她本想借资格进去探路,城规却把她锁死在缺口里:找不到旧灯,她连主棺都回不来。
宴千烛笑道:“你看,还是选我省事。”
“省事的东西,通常最贵。”
闻栖月说。
她把债册收好,朝城门内走去。
红衣鬼王忽然抓住她的手腕。
他掌心冷得像刚从血里捞出来。
“我陪你。”
闻栖月看着他。
“你进去,疯病会先要你的命。”
“我能——”
“你不能。”
她打断他。
“你现在连宴千烛都杀不了,跟进去只能多一个要我看着的人。”
红衣鬼王的手指收紧。
那双泛红的眼里,有一瞬间像是真的要失控。
闻栖月没躲。
“你留在主棺。”
“用城主印替我压住入口,别让宴千烛跟进来。”
“这是你现在最值钱的护法。”
红衣鬼王盯着她许久,终于松开手。
“回来。”
“灯拿不到也回来。

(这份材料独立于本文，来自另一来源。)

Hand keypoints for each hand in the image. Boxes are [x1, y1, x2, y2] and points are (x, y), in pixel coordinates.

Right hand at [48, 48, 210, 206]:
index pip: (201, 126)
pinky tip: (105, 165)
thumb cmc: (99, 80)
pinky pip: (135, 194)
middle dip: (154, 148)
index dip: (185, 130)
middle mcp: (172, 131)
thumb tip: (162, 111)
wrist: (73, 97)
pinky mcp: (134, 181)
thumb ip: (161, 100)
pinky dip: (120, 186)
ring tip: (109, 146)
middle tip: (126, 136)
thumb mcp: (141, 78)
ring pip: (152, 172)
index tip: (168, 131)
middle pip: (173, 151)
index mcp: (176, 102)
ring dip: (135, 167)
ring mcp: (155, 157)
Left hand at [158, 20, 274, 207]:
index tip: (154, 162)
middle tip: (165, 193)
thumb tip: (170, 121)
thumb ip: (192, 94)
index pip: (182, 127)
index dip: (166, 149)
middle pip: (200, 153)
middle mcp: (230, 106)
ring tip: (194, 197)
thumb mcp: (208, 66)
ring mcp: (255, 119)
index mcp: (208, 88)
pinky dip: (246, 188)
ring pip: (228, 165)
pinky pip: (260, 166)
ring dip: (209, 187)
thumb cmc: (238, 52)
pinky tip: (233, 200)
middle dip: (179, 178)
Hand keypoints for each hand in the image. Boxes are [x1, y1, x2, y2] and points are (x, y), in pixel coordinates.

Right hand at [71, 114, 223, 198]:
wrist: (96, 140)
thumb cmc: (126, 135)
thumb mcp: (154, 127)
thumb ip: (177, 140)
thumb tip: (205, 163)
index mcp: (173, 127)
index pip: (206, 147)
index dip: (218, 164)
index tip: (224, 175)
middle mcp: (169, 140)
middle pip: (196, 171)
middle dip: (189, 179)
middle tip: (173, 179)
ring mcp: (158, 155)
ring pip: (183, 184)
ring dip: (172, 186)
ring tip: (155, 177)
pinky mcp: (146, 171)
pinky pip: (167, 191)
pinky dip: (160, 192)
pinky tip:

”
“这话等我出得来再说。”
闻栖月道。
她跨进城门。
城规没有把她引向主棺。
一盏白灯从迎亲街深处飘出来,停在她面前。
灯下系着一只褪色的纸铃。
叮。
纸铃轻轻响了一声。
闻栖月抬头。
白灯照出的那条缺口里,挂满了白纸扎成的小铃铛。
每一只铃铛上,都写着三个字。
纸人城。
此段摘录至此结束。